▶ _Task instructions_:
In the records below, rewrite the lines from the one containing "### Устаревшие теги HTML" up to and including the one containing "Устаревшие теги HTML, такие", changing "по умолчанию" to "изначально" and leaving all else intact. Return only those lines.

** Opening Supplied records block **

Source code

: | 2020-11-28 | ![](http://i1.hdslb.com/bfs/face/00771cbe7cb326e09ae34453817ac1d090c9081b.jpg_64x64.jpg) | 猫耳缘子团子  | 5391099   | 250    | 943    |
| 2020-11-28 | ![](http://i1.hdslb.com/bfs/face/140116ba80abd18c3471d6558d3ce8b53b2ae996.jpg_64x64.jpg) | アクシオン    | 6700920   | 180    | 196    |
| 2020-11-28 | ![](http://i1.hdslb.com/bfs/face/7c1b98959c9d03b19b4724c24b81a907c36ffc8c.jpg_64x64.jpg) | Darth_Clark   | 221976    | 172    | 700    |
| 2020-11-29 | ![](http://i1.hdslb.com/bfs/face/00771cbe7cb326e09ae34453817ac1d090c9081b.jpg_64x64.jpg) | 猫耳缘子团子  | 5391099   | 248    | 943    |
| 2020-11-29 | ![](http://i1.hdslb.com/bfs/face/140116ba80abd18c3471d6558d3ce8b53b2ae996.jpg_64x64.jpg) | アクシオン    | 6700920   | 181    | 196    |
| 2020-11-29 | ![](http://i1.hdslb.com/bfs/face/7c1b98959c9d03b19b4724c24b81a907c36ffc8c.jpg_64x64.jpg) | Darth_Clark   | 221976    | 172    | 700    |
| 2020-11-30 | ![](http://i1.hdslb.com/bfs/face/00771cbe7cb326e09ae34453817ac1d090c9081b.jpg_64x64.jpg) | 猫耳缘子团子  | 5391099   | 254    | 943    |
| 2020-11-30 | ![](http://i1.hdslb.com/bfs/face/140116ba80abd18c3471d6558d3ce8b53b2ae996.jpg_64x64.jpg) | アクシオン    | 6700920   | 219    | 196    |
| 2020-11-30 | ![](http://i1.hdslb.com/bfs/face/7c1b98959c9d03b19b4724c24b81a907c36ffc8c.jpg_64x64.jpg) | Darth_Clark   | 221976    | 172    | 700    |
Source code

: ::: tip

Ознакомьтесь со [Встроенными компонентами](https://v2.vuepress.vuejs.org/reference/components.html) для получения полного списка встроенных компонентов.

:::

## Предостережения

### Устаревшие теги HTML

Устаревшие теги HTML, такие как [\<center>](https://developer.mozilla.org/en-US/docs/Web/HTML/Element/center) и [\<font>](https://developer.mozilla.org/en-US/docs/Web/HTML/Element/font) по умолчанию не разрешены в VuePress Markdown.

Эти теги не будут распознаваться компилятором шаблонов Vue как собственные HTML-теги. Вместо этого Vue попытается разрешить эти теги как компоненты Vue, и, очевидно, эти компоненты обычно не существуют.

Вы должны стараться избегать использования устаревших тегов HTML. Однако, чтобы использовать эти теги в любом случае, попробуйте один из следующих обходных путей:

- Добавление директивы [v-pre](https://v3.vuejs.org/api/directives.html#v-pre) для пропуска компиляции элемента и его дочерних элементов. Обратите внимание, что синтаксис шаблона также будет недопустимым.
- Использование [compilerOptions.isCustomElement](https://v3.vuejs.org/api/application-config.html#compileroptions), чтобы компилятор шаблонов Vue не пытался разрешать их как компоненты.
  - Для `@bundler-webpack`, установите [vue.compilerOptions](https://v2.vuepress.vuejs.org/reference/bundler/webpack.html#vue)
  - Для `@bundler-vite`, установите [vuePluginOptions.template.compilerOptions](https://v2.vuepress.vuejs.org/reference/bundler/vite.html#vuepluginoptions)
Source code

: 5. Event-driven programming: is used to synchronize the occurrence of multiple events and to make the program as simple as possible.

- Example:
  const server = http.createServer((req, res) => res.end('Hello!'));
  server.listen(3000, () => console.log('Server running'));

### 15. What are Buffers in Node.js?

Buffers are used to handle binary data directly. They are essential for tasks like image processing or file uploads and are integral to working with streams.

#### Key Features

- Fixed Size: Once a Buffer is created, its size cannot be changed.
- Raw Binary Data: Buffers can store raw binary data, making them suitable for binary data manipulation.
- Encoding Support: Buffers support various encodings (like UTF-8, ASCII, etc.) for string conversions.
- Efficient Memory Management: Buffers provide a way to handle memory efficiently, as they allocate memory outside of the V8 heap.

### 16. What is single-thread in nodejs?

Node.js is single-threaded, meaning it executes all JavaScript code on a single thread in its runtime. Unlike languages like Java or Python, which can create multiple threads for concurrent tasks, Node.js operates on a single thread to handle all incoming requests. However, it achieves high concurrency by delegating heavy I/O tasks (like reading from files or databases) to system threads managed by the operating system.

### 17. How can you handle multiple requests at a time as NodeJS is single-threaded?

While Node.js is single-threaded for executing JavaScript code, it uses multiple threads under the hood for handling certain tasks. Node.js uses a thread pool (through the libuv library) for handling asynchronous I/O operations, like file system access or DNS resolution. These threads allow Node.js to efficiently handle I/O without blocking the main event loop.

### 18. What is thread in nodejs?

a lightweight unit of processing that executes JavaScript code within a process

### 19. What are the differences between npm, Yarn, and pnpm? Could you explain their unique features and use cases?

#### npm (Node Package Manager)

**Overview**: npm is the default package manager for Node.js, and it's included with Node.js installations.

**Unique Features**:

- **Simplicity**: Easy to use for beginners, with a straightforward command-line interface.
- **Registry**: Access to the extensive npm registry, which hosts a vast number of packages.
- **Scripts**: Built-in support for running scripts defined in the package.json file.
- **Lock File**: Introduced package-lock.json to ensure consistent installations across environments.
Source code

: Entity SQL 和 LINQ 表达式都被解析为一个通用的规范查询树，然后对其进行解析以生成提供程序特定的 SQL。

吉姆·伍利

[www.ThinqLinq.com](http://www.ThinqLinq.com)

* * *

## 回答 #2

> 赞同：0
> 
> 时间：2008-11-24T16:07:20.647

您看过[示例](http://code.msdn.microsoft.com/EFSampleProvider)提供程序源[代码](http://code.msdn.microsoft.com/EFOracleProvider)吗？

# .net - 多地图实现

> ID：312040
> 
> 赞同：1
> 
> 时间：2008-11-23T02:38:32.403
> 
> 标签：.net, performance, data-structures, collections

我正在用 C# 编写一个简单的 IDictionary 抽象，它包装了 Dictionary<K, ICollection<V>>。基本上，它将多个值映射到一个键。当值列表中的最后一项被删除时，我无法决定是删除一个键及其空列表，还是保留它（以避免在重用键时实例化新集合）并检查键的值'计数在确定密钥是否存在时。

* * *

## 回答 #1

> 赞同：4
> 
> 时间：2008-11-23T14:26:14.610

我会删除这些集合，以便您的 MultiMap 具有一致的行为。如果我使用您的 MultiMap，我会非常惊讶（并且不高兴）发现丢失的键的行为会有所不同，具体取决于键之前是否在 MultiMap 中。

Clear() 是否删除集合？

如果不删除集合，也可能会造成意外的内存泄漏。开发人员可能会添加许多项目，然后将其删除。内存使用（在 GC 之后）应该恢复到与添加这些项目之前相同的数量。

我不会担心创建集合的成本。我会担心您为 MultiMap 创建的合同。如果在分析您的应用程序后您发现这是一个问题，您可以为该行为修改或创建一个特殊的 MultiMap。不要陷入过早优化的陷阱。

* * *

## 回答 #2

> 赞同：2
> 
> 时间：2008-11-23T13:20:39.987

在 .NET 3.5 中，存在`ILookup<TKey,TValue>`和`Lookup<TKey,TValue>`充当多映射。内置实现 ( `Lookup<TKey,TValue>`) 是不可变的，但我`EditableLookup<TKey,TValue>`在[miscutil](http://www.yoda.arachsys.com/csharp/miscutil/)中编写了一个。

** Closing Supplied records block **

▶ _Result_:
### Устаревшие теги HTML

Устаревшие теги HTML, такие как [\<center>](https://developer.mozilla.org/en-US/docs/Web/HTML/Element/center) и [\<font>](https://developer.mozilla.org/en-US/docs/Web/HTML/Element/font) изначально не разрешены в VuePress Markdown.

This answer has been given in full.